Arbeitsauftrag A.
Beantworte anhand des Textes über die inhaftierten Mitarbeiter von Al Jazeera English diese Fragen:
(i) Wie lang sind die Haftstrafen, die die Männer verbüßen?
(ii) Wo wurde Baher Mohamed festgenommen?
(iii) An welchem Tag klagte die Staatsanwaltschaft die Männer an?
Arbeitsauftrag B.
Gib aus dem Text über die inhaftierten Mitarbeiter von Al Jazeera English den Abschnitt wortgetreu aus, der mit "Mohamed Fahmy und" beginnt und bis einschließlich "Ägypten verantwortlich sein." reicht.

Vorliegender Text.
===============

Hintergrundinformation

Hintergrund

Die Mitarbeiter von Al Jazeera English –Mohamed Fahmy, Peter Greste und Baher Mohamed – verbüßen Haftstrafen von sieben bis zehn Jahren. Ihnen wird vorgeworfen, falsche Nachrichten gesendet und die Muslimbruderschaft unterstützt zu haben. Die Männer sind gewaltlose politische Gefangene, die nur deshalb in Haft sind, weil sie friedlich von ihrem Recht auf Meinungsfreiheit Gebrauch gemacht haben.

Mohamed Fahmy und Peter Greste wurden am 29. Dezember 2013 im Marriott-Hotel in Kairo festgenommen. Baher Mohamed wurde in derselben Nacht in seinem Zuhause festgenommen. Die Staatsanwaltschaft klagte die Männer am 29. Januar 2014 einer Reihe von Straftaten an, unter anderem "falsche Nachrichten gesendet zu haben", "verbotene Arbeitsgerätschaften besessen zu haben" und "die Muslimbruderschaft unterstützt oder ihr angehört zu haben". Die Muslimbruderschaft soll laut der Staatsanwaltschaft für terroristische Aktivitäten in Ägypten verantwortlich sein.

===============

Quellenangaben.
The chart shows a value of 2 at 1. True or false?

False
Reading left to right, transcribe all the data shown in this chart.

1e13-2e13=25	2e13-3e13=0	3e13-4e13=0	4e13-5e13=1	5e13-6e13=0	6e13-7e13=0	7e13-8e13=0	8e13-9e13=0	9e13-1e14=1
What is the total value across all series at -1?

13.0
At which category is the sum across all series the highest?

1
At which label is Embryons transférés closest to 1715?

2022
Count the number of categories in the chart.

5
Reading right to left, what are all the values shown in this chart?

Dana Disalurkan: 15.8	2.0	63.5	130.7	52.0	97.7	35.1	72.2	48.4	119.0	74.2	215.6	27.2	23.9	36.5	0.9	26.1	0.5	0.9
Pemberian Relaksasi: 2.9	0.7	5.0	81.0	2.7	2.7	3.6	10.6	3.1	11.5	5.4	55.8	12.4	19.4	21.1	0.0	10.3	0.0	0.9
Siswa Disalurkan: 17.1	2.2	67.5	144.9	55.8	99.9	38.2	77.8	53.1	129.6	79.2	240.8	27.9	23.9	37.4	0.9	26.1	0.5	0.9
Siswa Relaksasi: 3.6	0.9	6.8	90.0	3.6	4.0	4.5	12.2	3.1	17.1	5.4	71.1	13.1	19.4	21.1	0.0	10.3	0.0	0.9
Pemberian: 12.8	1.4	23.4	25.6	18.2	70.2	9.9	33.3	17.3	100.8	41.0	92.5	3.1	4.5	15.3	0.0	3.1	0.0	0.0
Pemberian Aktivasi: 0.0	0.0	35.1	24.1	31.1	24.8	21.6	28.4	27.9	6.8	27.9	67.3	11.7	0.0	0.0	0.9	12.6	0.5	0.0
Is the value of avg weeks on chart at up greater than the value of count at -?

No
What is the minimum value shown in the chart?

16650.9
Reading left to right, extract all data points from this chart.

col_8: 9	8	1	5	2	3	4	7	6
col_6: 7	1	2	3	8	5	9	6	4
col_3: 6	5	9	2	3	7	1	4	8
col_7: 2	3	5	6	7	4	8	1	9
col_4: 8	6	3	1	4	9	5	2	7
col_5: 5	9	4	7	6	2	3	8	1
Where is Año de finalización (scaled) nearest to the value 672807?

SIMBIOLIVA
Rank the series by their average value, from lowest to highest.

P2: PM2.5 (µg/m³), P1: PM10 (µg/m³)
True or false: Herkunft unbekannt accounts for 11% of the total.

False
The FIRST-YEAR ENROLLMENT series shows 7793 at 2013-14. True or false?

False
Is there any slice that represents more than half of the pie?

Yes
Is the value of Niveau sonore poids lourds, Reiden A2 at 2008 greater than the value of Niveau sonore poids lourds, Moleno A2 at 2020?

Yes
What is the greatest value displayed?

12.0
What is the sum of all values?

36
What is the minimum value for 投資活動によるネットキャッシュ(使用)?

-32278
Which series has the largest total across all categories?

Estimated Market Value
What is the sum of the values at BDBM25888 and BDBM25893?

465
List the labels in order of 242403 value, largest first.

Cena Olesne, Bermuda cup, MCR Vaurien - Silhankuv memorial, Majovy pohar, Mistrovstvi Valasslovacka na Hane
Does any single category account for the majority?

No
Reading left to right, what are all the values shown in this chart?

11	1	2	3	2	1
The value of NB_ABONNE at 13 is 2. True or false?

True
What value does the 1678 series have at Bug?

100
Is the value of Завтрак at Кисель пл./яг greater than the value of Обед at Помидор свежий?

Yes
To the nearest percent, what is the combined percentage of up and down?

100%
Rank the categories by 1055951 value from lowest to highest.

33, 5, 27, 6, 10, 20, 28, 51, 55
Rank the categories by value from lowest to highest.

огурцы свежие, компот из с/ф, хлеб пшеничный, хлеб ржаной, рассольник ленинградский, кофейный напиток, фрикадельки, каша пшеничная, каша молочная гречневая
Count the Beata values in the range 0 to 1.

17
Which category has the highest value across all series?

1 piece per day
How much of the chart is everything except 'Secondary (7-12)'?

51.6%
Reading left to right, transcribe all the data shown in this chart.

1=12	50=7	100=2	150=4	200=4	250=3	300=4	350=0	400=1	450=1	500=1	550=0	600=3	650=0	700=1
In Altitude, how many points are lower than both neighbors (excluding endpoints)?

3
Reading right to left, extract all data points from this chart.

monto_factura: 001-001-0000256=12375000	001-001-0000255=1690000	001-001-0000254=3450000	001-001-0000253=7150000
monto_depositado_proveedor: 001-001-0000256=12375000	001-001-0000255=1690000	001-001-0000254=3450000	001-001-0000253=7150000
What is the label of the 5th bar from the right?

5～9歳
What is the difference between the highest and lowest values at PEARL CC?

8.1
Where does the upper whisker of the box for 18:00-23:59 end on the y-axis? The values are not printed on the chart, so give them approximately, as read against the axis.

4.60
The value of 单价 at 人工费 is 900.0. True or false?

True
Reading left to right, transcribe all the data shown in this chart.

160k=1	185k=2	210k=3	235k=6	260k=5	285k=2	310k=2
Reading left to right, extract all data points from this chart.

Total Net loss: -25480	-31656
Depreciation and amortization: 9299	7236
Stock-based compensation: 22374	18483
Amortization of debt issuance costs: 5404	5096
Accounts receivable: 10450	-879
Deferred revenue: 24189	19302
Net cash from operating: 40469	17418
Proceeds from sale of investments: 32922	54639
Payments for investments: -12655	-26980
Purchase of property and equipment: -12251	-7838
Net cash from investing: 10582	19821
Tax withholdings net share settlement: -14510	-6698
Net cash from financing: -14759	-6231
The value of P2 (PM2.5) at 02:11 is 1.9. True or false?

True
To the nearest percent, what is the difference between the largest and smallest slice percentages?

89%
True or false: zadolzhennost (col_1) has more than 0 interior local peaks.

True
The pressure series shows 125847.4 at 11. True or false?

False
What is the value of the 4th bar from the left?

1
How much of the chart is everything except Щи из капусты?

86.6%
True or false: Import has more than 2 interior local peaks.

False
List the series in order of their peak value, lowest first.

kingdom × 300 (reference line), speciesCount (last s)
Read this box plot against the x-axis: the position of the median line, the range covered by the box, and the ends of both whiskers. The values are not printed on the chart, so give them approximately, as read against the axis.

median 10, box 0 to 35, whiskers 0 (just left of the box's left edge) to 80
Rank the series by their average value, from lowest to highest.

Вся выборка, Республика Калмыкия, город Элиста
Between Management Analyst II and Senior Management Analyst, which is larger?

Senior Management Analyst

===============

Lösung A.
(i) Sie verbüßen Haftstrafen von sieben bis zehn Jahren.
(ii) Er wurde in seinem Zuhause festgenommen.
(iii) Die Anklage erfolgte am 29. Januar 2014.

Lösung B.
Mohamed Fahmy und Peter Greste wurden am 29. Dezember 2013 im Marriott-Hotel in Kairo festgenommen. Baher Mohamed wurde in derselben Nacht in seinem Zuhause festgenommen. Die Staatsanwaltschaft klagte die Männer am 29. Januar 2014 einer Reihe von Straftaten an, unter anderem "falsche Nachrichten gesendet zu haben", "verbotene Arbeitsgerätschaften besessen zu haben" und "die Muslimbruderschaft unterstützt oder ihr angehört zu haben". Die Muslimbruderschaft soll laut der Staatsanwaltschaft für terroristische Aktivitäten in Ägypten verantwortlich sein.